You try to make the responsibilities of your classes relevant, related as much as you can. You may need to break a class into some classes and distribute the responsibilities, instead of having a single class that does everything.
If, for example, we have a user interface and also some business related classes.
We don’t want to have high coupling between them to actually tie them directly together, where the user interface object has to know about the business objects and the vice-versa.
It’s very common to create a controller class just for the purpose of handling the connection between the user interface and the business related objects.
It’s perfectly normal for object to exist that takes a role in a program that isn’t a real world object as long as it has a well defined responsibility.
There is a common architectural design pattern called Model View Controller (MVC) which is an example of having a controller class.
What if there’s something that needs to exist in the application that doesn’t announce itself as an obvious class or real-world object?. What if you have behavior that doesn’t naturally fit in existing classes?
Well, rather than force that behavior into an existing class where it doesn’t belong, which means we are decreasing cohesion, we instead invent, we fabricate a new class.
That class might not have existed in our conceptual model, but it needs to exist now. And there’s nothing wrong with creating a class that represents pure functionality as long as you know why you’re doing it.
This is the idea that we can decrease coupling between objects.
If you have multiple objects that need to talk to each other, it’s very easy to have high coupling between them, where there is a lot of dependencies.
And what we can do instead is reduce those direct connections by putting an indirection object between them to simplify the amount of connections that each object has to make.
Having an object that can take the shape of several different objects. This allows us to trigger the correct behavior.
If, for example, we have an interface that’s implemented by several classes, you can assign or pass an instance of any of the sub classes to a reference variable that has the interface as it’s type. This will allow you to trigger the right methods, for the implementing class.
// Animal class is a generic class where Dog, Duck, & Kangaroo inherits from.

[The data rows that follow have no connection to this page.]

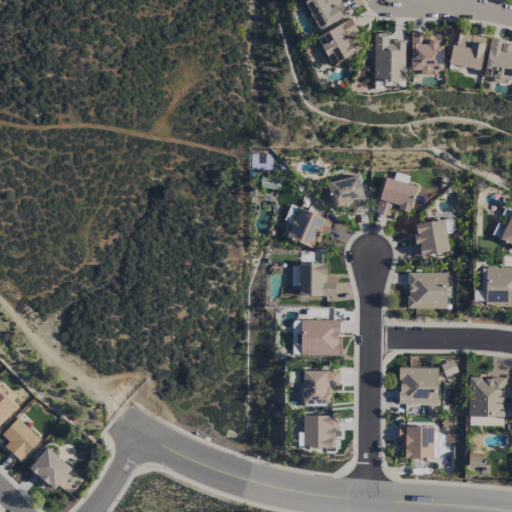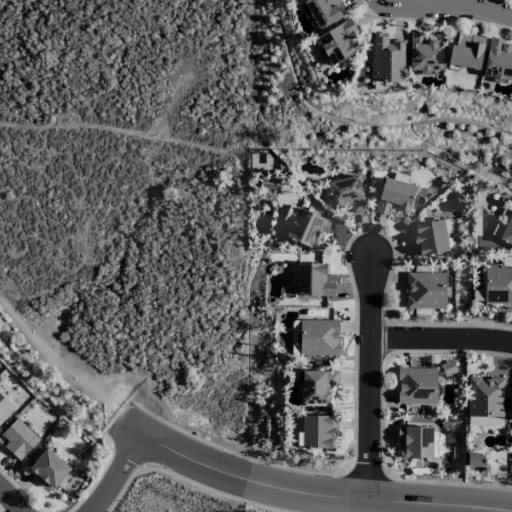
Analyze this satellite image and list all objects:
road: (460, 9)
building: (324, 12)
building: (338, 43)
building: (466, 51)
building: (424, 54)
building: (388, 59)
building: (498, 61)
building: (346, 194)
building: (394, 197)
building: (306, 228)
building: (507, 231)
building: (428, 238)
building: (313, 281)
building: (498, 286)
building: (425, 291)
building: (318, 338)
road: (442, 342)
building: (448, 369)
road: (90, 374)
road: (372, 379)
building: (416, 386)
building: (317, 387)
building: (485, 397)
building: (4, 408)
building: (484, 421)
building: (318, 432)
building: (18, 440)
building: (416, 443)
building: (475, 459)
building: (48, 469)
road: (117, 475)
road: (301, 498)
road: (9, 500)
road: (369, 506)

Dog shepherd = new Dog("Jack", "gold");
Duck mallard = new Duck("Daffy", "green");
Kangaroo rock = new Kangaroo("Steve", "red", 1.5);
Animal animals [] = { shepherd, mallard, rock };
/* Now, you should notice we called the display() method, without knowing exactly what the type of object, and it did displayed the correct method for each animal object. */
for(Animal animal: animals) {
animal.display();
}
How to design a system so that changes and variations have the minimum impact on what already exists.

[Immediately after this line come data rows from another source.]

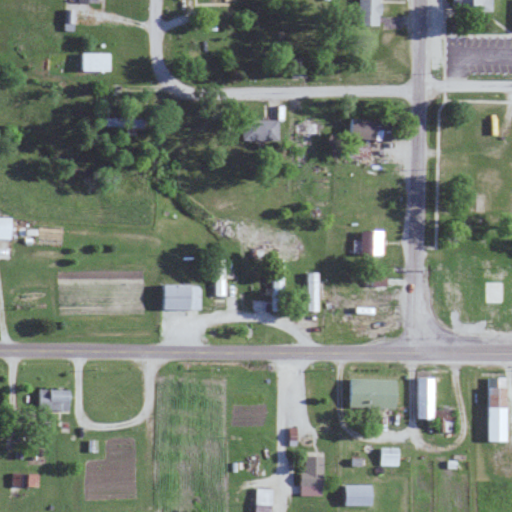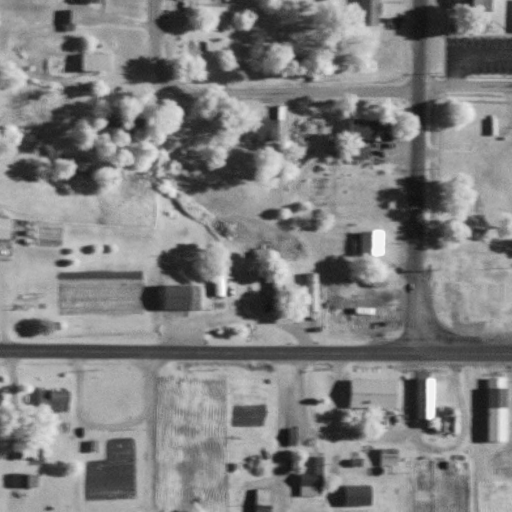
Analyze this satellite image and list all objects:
building: (83, 0)
building: (468, 4)
building: (364, 12)
building: (511, 16)
building: (66, 19)
building: (91, 61)
building: (296, 66)
road: (463, 86)
road: (247, 92)
building: (122, 121)
building: (361, 128)
building: (257, 129)
road: (414, 176)
building: (4, 227)
building: (367, 242)
building: (217, 276)
building: (275, 277)
building: (309, 290)
building: (176, 296)
road: (1, 341)
road: (255, 351)
building: (367, 392)
building: (420, 397)
building: (49, 399)
building: (492, 408)
road: (275, 417)
building: (438, 417)
building: (385, 455)
building: (307, 476)
building: (23, 479)
building: (351, 495)
building: (258, 500)
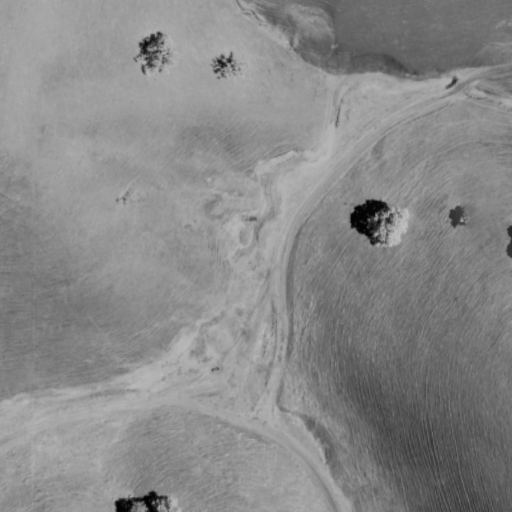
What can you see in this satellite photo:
road: (288, 241)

Identify the parts of the system that are more likely to change, separate them from what stays the same, and then, encapsulate every part that vary in the system.

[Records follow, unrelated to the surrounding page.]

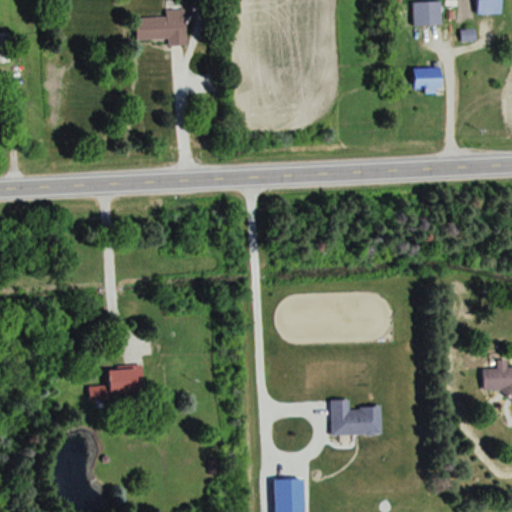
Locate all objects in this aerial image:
building: (423, 12)
building: (161, 27)
building: (3, 47)
building: (424, 79)
road: (256, 178)
road: (104, 265)
building: (496, 378)
building: (122, 379)
building: (350, 419)
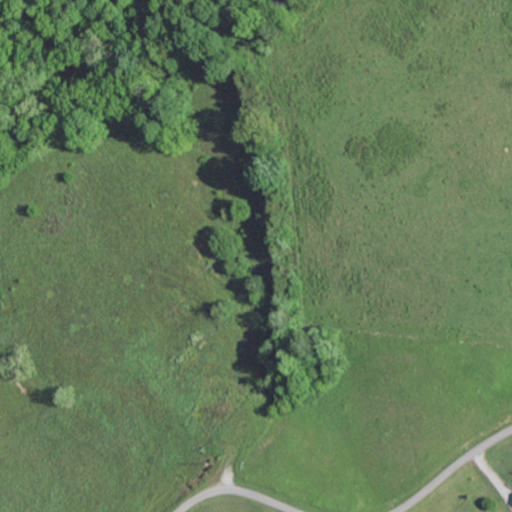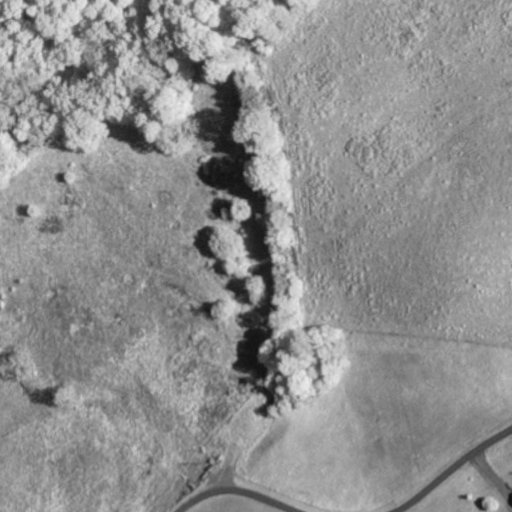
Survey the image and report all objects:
road: (355, 511)
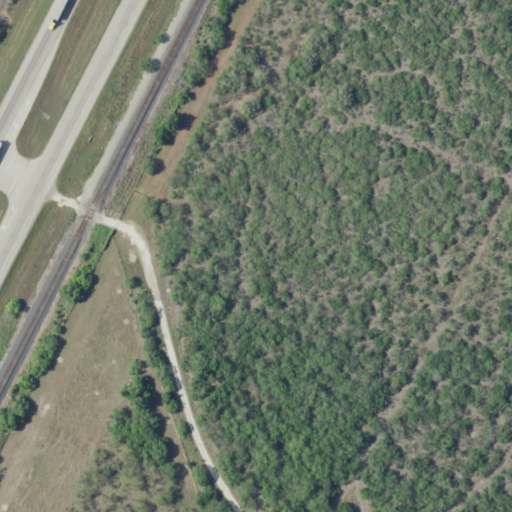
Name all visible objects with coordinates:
road: (32, 64)
road: (68, 133)
road: (21, 175)
railway: (101, 197)
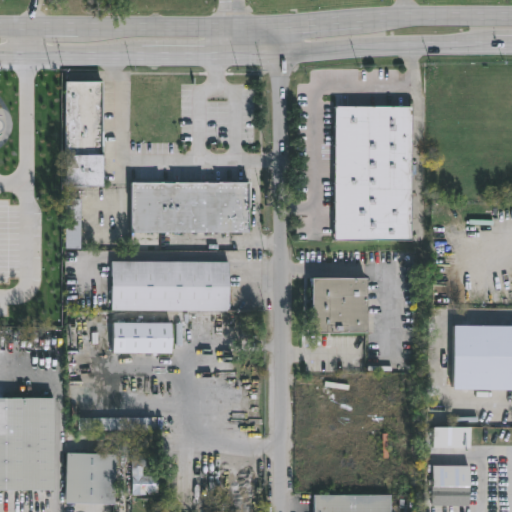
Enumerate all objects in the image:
road: (402, 7)
road: (228, 12)
road: (30, 13)
road: (457, 15)
road: (339, 19)
road: (252, 24)
road: (187, 25)
road: (13, 26)
road: (87, 26)
road: (276, 37)
road: (228, 39)
road: (27, 40)
road: (503, 47)
road: (453, 48)
road: (343, 50)
road: (252, 52)
road: (84, 54)
road: (178, 54)
road: (221, 54)
road: (13, 55)
road: (315, 110)
road: (8, 111)
road: (234, 117)
road: (0, 123)
road: (26, 132)
building: (82, 133)
building: (80, 134)
road: (0, 135)
road: (2, 136)
road: (413, 141)
road: (0, 145)
road: (124, 159)
road: (120, 173)
building: (369, 173)
building: (370, 174)
road: (18, 205)
building: (192, 207)
building: (188, 208)
road: (119, 212)
road: (253, 212)
road: (26, 250)
road: (180, 256)
road: (368, 271)
road: (279, 281)
road: (0, 283)
building: (172, 286)
building: (167, 287)
building: (343, 305)
building: (333, 306)
building: (144, 338)
building: (137, 339)
road: (315, 353)
building: (479, 353)
building: (480, 358)
road: (437, 361)
road: (192, 406)
road: (59, 418)
building: (118, 423)
building: (28, 444)
building: (24, 445)
building: (367, 464)
building: (87, 479)
building: (92, 479)
building: (145, 484)
building: (449, 489)
building: (447, 490)
building: (350, 504)
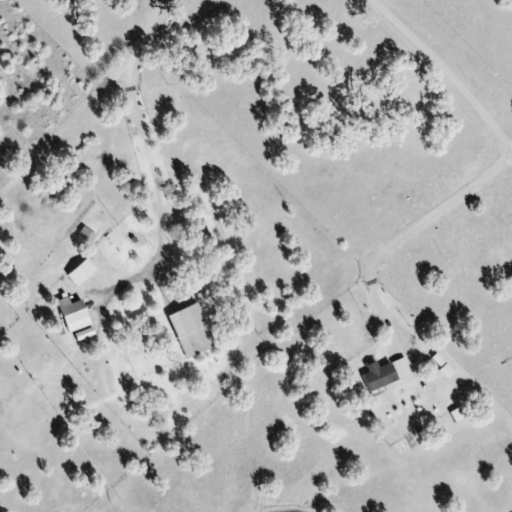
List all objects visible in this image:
road: (473, 179)
building: (86, 234)
building: (78, 272)
building: (70, 314)
building: (188, 330)
building: (82, 334)
building: (438, 365)
building: (384, 373)
building: (378, 374)
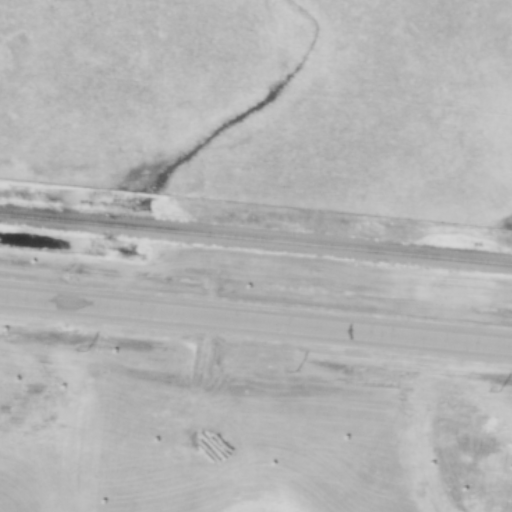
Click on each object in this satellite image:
railway: (256, 237)
road: (256, 318)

Most of the concepts we have been exploring are simply way of doing this, things like encapsulation and data-hiding, making your attributes private.
Interfaces are another area where we can wrap the unstable parts with an interface, and using polymorphism to create various implementations of this interface.
The Liskov substitution principle, where the child classes should always work when treated as their parent classes is another way.
The open/closed principle that we can add, but we try not to change code that works already is yet another.
Code Smells are a great term for when reading code, the code may be valid, it may work, but there is something about it that just doesn’t smell right.
It’s often a clue, a warning sign of a deeper problem, that there is a part in the code indicates violation of fundamental design principles and negatively impact design quality.
And here are just a few examples of what we mean by a code smell.
One would be the idea of a long method. We open up a method to read it, it has got many lines. This is the kind of thing that really needs to be split up into much smaller methods.
Working with very short or very long identifiers. Aside from using letters like ‘i’ for indexes and iteration, we shouldn’t be expecting to see variables called A and B and C in real code.